Effect of more IRS agents and political will
- One camp: more agents clearly help pursue complex corporate cases; another: without political will, added capacity just means more pressure on smaller taxpayers because they’re cheaper and more profitable to audit.
- Discussion emphasizes return on investment: megacorps are expensive to audit and legally sophisticated, while individuals and small businesses are more likely to make clear, lucrative mistakes.
- Some argue structurally that as long as audits are judged by recovered dollars vs. cost, enforcement will skew away from the largest, best‑lawyered entities.
Corporate tax avoidance, transfer pricing, and fairness
- Many note that large tech firms aggressively shift profits via offshore IP and transfer pricing—charging high internal royalties in high‑tax countries while claiming low IP values when moving assets.
- Commenters frame this as a key driver of political and social tension: lower corporate taxes and extensive avoidance push more of the fiscal burden onto wage earners and consumption.
- Others stress that much of this is legal “avoidance,” not criminal “evasion,” rooted in the ambiguity of corporate income tax across borders.
- Proposed structural fixes include changing how corporations are taxed (e.g., taxing where workers, assets, or customers are instead of profit) and/or moving closer to systems that tax distributions rather than profits.
AI, e‑discovery, and litigation efficiency
- One thread dives into discovery: modern e‑discovery tech is already powerful, and some claim remaining delays are mostly strategic stalling to smooth cash flow or reduce exposure.
- Others argue AI could accelerate document review but note that both false positives (over‑disclosure of trade secrets) and false negatives (missing required documents) are extremely costly.
- Because courts punish discovery failures, no one wants to be on the hook for AI errors; judges are unlikely to mandate AI given accuracy trade‑offs.
Corporate power, seasteading fantasies, and jurisdictional competition
- A speculative sub‑thread imagines megacorps buying islands and creating “corporate nations” with zero corporate tax, imported judges, and tropical lifestyles.
- Replies point out practical obstacles: cost of defense and diplomacy, dependence on existing states, need for a workforce, and the fact that today’s tax havens and low‑tax jurisdictions already provide much of the benefit without full sovereignty.

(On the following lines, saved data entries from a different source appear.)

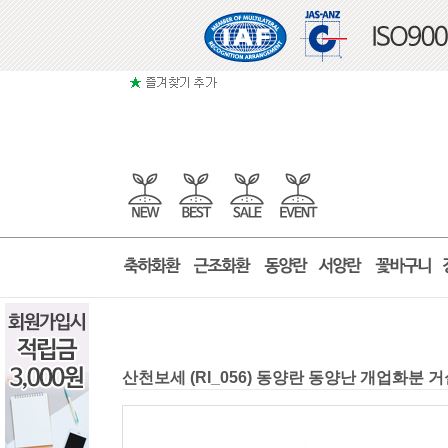
산천보세 (RI_056) 동양란 동양난 개업화분 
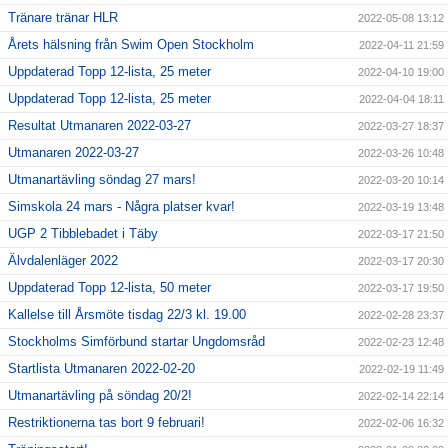
Tränare tränar HLR
2022-05-08 13:12
Årets hälsning från Swim Open Stockholm
2022-04-11 21:59
Uppdaterad Topp 12-lista, 25 meter
2022-04-10 19:00
Uppdaterad Topp 12-lista, 25 meter
2022-04-04 18:11
Resultat Utmanaren 2022-03-27
2022-03-27 18:37
Utmanaren 2022-03-27
2022-03-26 10:48
Utmanartävling söndag 27 mars!
2022-03-20 10:14
Simskola 24 mars - Några platser kvar!
2022-03-19 13:48
UGP 2 Tibblebadet i Täby
2022-03-17 21:50
Älvdalenläger 2022
2022-03-17 20:30
Uppdaterad Topp 12-lista, 50 meter
2022-03-17 19:50
Kallelse till Årsmöte tisdag 22/3 kl. 19.00
2022-02-28 23:37
Stockholms Simförbund startar Ungdomsråd
2022-02-23 12:48
Startlista Utmanaren 2022-02-20
2022-02-19 11:49
Utmanartävling på söndag 20/2!
2022-02-14 22:14
Restriktionerna tas bort 9 februari!
2022-02-06 16:32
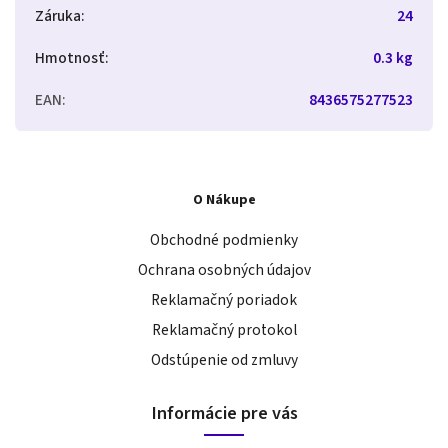
Záruka
:
24
Hmotnosť
:
0.3 kg
EAN
:
8436575277523
O Nákupe
Obchodné podmienky
Ochrana osobných údajov
Reklamačný poriadok
Reklamačný protokol
Odstúpenie od zmluvy
Informácie pre vás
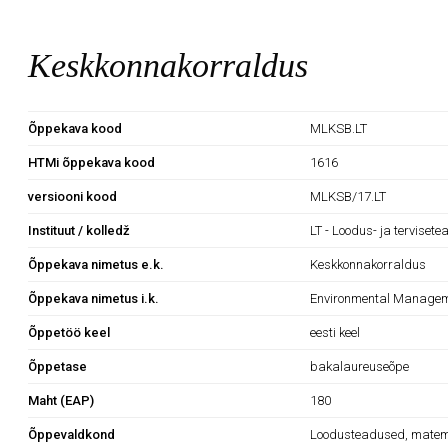
Keskkonnakorraldus
Õppekava kood
MLKSB.LT
HTMi õppekava kood
1616
versiooni kood
MLKSB/17.LT
Instituut / kolledž
LT - Loodus- ja tervisete
Õppekava nimetus e.k.
Keskkonnakorraldus
Õppekava nimetus i.k.
Environmental Manage
Õppetöö keel
eesti keel
Õppetase
bakalaureuseõpe
Maht (EAP)
180
Õppevaldkond
Loodusteadused, matema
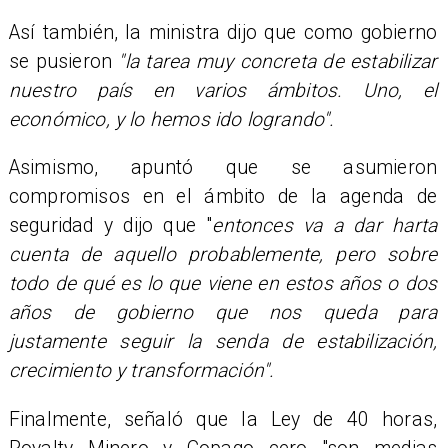
Así también, la ministra dijo que como gobierno
se pusieron
"la tarea muy concreta de estabilizar
nuestro país en varios ámbitos. Uno, el
económico, y lo hemos ido logrando".
Asimismo, apuntó que se asumieron
compromisos en el ámbito de la agenda de
seguridad y dijo que "
entonces va a dar harta
cuenta de aquello probablemente, pero sobre
todo de qué es lo que viene en estos años o dos
años de gobierno que nos queda para
justamente seguir la senda de estabilización,
crecimiento y transformación".
Finalmente, señaló que la Ley de 40 horas,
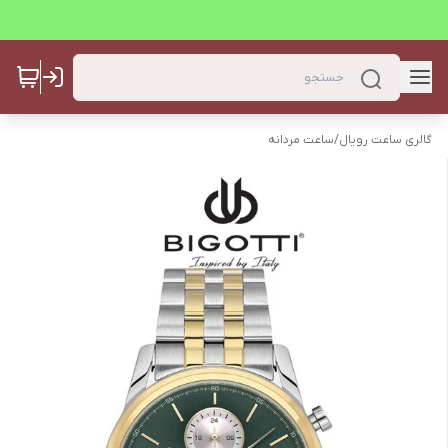
گالری ساعت رویال
/
ساعت مردانه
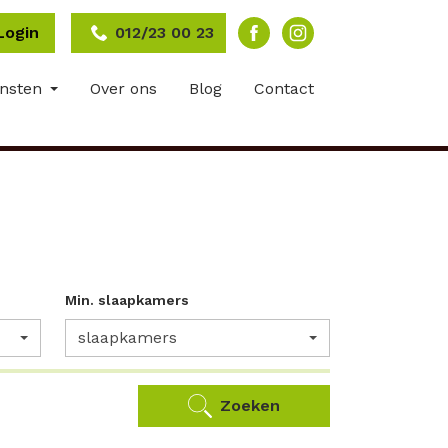
Login
012/23 00 23
ensten
Over ons
Blog
Contact
Min. slaapkamers
slaapkamers
Zoeken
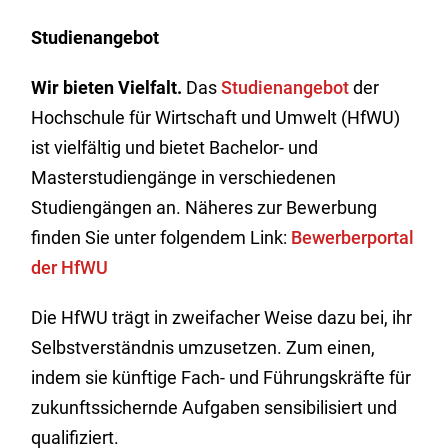
Studienangebot
Wir bieten Vielfalt.
Das
Studienangebot
der
Hochschule für Wirtschaft und Umwelt (HfWU)
ist vielfältig und bietet Bachelor- und
Masterstudiengänge in verschiedenen
Studiengängen an. Näheres zur Bewerbung
finden Sie unter folgendem Link:
Bewerberportal
der HfWU
Die HfWU trägt in zweifacher Weise dazu bei, ihr
Selbstverständnis umzusetzen. Zum einen,
indem sie künftige Fach- und Führungskräfte für
zukunftssichernde Aufgaben sensibilisiert und
qualifiziert.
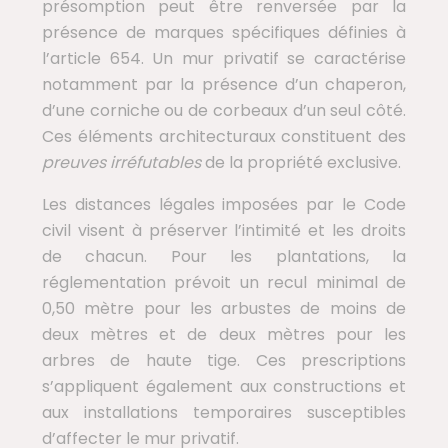
présomption peut être renversée par la
présence de marques spécifiques définies à
l’article 654. Un mur privatif se caractérise
notamment par la présence d’un chaperon,
d’une corniche ou de corbeaux d’un seul côté.
Ces éléments architecturaux constituent des
preuves irréfutables
de la propriété exclusive.
Les distances légales imposées par le Code
civil visent à préserver l’intimité et les droits
de chacun. Pour les plantations, la
réglementation prévoit un recul minimal de
0,50 mètre pour les arbustes de moins de
deux mètres et de deux mètres pour les
arbres de haute tige. Ces prescriptions
s’appliquent également aux constructions et
aux installations temporaires susceptibles
d’affecter le mur privatif.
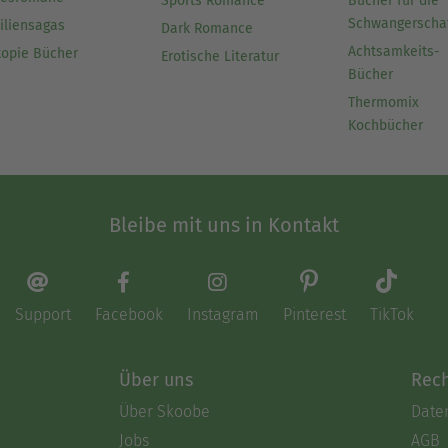
Sports Romance
Bücher für die
Schwangerscha
iliensagas
Dark Romance
Achtsamkeits-
topie Bücher
Erotische Literatur
Bücher
Thermomix
Kochbücher
Bleibe mit uns in Kontakt
Support
Facebook
Instagram
Pinterest
TikTok
Über uns
Rech
Über Skoobe
Date
Jobs
AGB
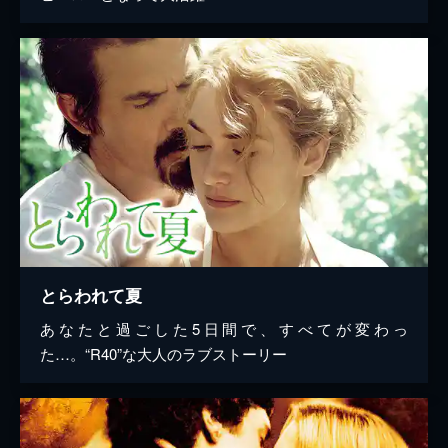
とらわれて夏
あなたと過ごした5日間で、すべてが変わっ
た…。“R40”な大人のラブストーリー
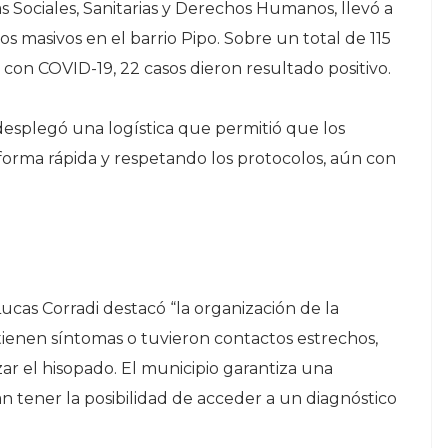
as Sociales, Sanitarias y Derechos Humanos, llevó a
 masivos en el barrio Pipo. Sobre un total de 115
con COVID-19, 22 casos dieron resultado positivo.
 desplegó una logística que permitió que los
forma rápida y respetando los protocolos, aún con
 Lucas Corradi destacó “la organización de la
 tienen síntomas o tuvieron contactos estrechos,
zar el hisopado. El municipio garantiza una
 tener la posibilidad de acceder a un diagnóstico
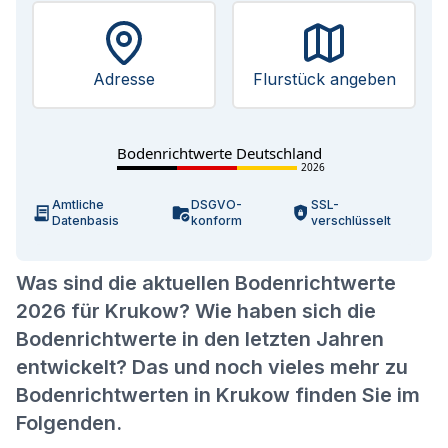
Adresse
Flurstück angeben
Bodenrichtwerte Deutschland
2026
Amtliche
DSGVO-
SSL-
Datenbasis
konform
verschlüsselt
Was sind die aktuellen Bodenrichtwerte
2026 für Krukow? Wie haben sich die
Bodenrichtwerte in den letzten Jahren
entwickelt? Das und noch vieles mehr zu
Bodenrichtwerten in Krukow finden Sie im
Folgenden.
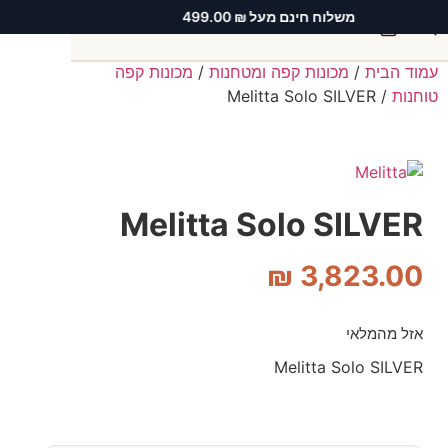
משלוח חינם מעל ₪ 499.00
0
עמוד הבית
/
מכונות קפה ומטחנות
/
מכונות קפה
חיפוש
טוחנות
/ Melitta Solo SILVER
Melitta Solo SILVER
₪
3,823.00
אזל מהמלאי
Melitta Solo SILVER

- Another branch argues states do compete for corporate HQs and that being “too tough” on domestic champions could push them abroad, citing examples of Europe’s weaker tech giants and friendlier jurisdictions like Dubai.
- Others respond that being “nice” to startups and being “nice” to entrenched megacorps should be treated differently, and that neutral, unavoidable tax treatment is more important than headline rates.
Wealth concentration, billionaires, and criminal liability
- Several comments connect corporate tax avoidance to rising numbers of billionaires and growing inequality, calling for flat or harsher taxes on very high incomes and large fortunes.
- Some want criminal liability for executives in pervasive tax‑avoidance schemes; critics warn against expanding criminalization of what are currently civil or ambiguous matters.
- There’s agreement that money translates into political power; disagreement is over whether the focus should be tax design, campaign finance, criminal law, or all of the above.